■ YOUR OBJECTIVE:
Render every line from the one containing "pose: elev=162.5 azim=25.7" down to the one containing "Dot at: (174, 235)", both included, as a JSON list of strings with one string per line. Omit blank lines, and leave the pictures out of the answer.

■ STORED DATA:
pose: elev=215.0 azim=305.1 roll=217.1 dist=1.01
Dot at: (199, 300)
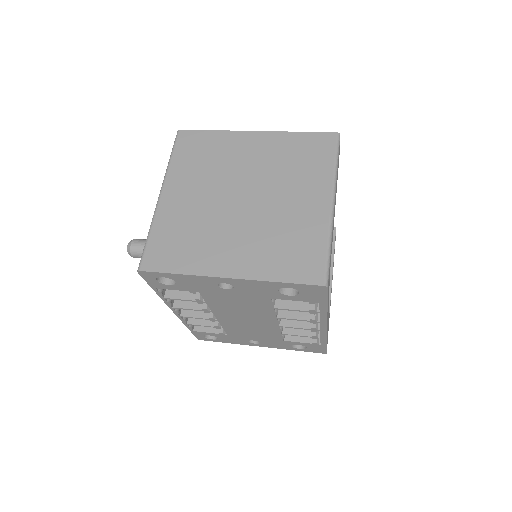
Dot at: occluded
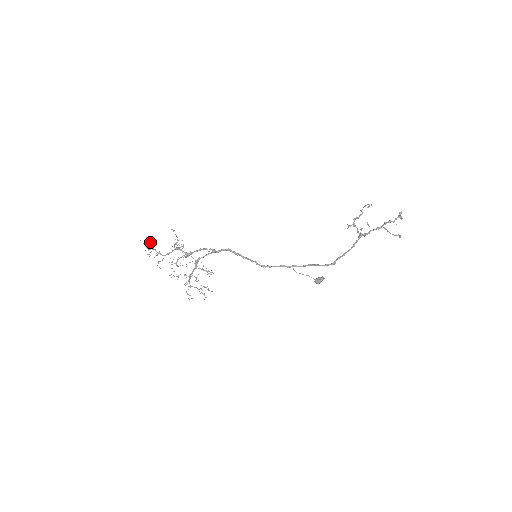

==

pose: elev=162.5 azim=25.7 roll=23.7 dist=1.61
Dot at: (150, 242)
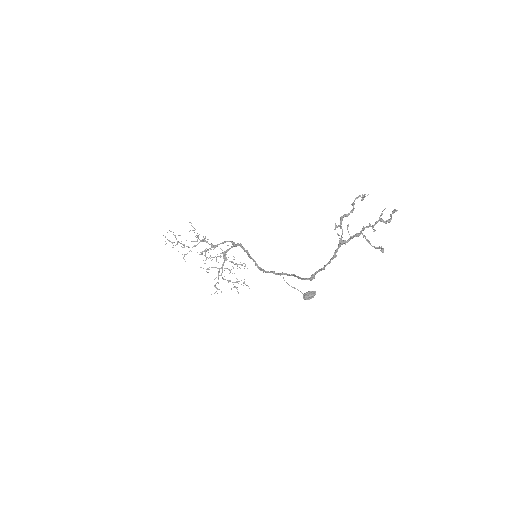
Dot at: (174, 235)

■ RIGHT ANSWER:
[
  "pose: elev=162.5 azim=25.7 roll=23.7 dist=1.61",
  "Dot at: (150, 242)",
  "Dot at: (174, 235)"
]